Given text |

I also didn’t like this comment because it seemed unnecessarily arrogant, and also dismissive of global health and animal welfare people, who I hope you would consider at least part of the heart of the wonderful EA intellectual ecosystem.
For what it’s worth, as a minor point, the animal welfare issues I think are most important, and the interventions I suspect are the most cost-effective right now (e.g. shrimp stunning), are basically only fundable because of EA being weird in the past and willing to explore strange ideas. I think some of this does entail genuine PR risk in certain ways, but I don’t think we would have gotten most of the most valuable progress that EA has made for animal welfare if we paid attention to PR between 2010 and 2021, and the animal welfare space would be much worse off. That doesn’t mean PR shouldn’t be a consideration now, but as a historical matter, I think it is correct that impact in the animal space has largely been driven by comfort with weird ideas. I think the new funding environment is likely a lot worse for making meaningful progress on the most important animal welfare issues.
The “non-weird” animal welfare ideas that are funded right now (corporate chicken campaigns and alternative proteins?) were not EA innovations and were already being pursued by non-EA animal groups when EA funding entered the space. If these are the best interventions OpenPhil can fund due to PR concerns, animals are a lot worse off.
I personally would rather more animal and global health groups distanced themselves from EA if there were PR risks, than EA distancing itself from PR risks. It seems like groups could just make determinations about the right strategies for their own work with regard to PR, instead of there being top down enforcement of a singular PR strategy, which I think is likely what this change will mostly cause. E.g. I think that the EA-side origins of wild animal welfare work are highly risky from a PR angle, but the most effective implementation of them, WAI, both would not have occurred without that PR risky work (extremely confident), and is now exceedingly normal / does not pose a PR risk to EA at all (fairly confident) nor does EA pose one to it (somewhat confident). It just reads as just a normal wild animal scientific research group to basically any non-EA who engages with it.

Given records |
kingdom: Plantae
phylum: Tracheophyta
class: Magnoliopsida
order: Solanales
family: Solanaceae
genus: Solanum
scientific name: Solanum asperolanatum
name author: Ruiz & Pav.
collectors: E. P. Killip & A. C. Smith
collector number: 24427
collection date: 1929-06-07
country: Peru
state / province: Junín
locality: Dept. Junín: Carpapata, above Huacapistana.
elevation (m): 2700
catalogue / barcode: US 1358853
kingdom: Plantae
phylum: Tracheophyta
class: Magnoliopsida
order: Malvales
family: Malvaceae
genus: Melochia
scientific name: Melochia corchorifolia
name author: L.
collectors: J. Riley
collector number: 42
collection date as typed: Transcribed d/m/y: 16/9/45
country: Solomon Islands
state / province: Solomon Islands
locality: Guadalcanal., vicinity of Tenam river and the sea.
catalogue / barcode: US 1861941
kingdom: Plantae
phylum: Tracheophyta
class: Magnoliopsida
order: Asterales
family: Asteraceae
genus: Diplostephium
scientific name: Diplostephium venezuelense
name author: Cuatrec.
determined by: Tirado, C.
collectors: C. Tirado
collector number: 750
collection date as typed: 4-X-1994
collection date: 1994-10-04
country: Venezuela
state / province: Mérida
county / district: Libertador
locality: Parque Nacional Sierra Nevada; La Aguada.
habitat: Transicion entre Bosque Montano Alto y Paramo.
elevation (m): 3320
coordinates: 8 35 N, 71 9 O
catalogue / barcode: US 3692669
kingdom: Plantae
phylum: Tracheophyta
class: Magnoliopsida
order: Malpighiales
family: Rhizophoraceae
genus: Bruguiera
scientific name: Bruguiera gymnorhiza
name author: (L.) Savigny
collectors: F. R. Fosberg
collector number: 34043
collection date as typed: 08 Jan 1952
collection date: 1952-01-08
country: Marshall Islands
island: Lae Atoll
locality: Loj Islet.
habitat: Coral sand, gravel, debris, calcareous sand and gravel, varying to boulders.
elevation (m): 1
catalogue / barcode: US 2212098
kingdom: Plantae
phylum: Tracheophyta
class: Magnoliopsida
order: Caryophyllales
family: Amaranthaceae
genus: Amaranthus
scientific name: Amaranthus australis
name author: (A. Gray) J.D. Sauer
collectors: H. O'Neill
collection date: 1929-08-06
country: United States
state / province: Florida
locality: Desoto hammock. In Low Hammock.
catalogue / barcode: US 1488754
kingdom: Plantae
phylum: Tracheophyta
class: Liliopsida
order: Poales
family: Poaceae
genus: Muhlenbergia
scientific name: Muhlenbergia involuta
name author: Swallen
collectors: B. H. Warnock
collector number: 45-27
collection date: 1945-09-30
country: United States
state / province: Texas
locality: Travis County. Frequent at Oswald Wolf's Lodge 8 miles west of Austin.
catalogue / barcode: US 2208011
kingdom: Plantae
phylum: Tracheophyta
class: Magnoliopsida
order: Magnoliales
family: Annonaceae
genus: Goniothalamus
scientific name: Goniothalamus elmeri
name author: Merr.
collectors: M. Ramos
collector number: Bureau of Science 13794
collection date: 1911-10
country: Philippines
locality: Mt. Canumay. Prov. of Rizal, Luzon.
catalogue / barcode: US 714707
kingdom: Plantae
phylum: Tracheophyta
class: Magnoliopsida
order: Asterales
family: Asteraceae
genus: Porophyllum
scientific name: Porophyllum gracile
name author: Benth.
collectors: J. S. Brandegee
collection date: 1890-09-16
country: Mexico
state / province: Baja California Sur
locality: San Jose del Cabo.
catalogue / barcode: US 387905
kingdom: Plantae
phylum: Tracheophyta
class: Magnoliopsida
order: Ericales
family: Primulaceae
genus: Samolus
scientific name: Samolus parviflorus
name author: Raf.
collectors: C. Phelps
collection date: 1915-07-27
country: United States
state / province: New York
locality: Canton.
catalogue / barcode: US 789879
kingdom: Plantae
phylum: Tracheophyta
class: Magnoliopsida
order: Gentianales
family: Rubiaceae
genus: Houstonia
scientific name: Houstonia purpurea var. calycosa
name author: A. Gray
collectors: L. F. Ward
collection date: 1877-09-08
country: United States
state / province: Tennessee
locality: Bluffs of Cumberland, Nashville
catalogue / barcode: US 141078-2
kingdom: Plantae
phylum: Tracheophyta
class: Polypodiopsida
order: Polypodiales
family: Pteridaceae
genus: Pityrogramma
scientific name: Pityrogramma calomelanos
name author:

Tasks and exercises |
A: In the comment on EA and animal welfare, list each claim it makes about WAI together with the level of confidence it attaches to that claim.
B: According to the comment on EA and animal welfare, between which years would paying attention to PR have prevented most of EA's valuable animal welfare progress?
C: Return word for word the stretch of the comment on EA and animal welfare from "For what it’s" through "animal welfare issues.".

Responses to the exercise |
A:
- WAI would not have occurred without the PR-risky work: extremely confident
- WAI is now exceedingly normal and does not pose a PR risk to EA at all: fairly confident
- EA does not pose a PR risk to WAI: somewhat confident

B: Between 2010 and 2021.

C:
For what it’s worth, as a minor point, the animal welfare issues I think are most important, and the interventions I suspect are the most cost-effective right now (e.g. shrimp stunning), are basically only fundable because of EA being weird in the past and willing to explore strange ideas. I think some of this does entail genuine PR risk in certain ways, but I don’t think we would have gotten most of the most valuable progress that EA has made for animal welfare if we paid attention to PR between 2010 and 2021, and the animal welfare space would be much worse off. That doesn’t mean PR shouldn’t be a consideration now, but as a historical matter, I think it is correct that impact in the animal space has largely been driven by comfort with weird ideas. I think the new funding environment is likely a lot worse for making meaningful progress on the most important animal welfare issues.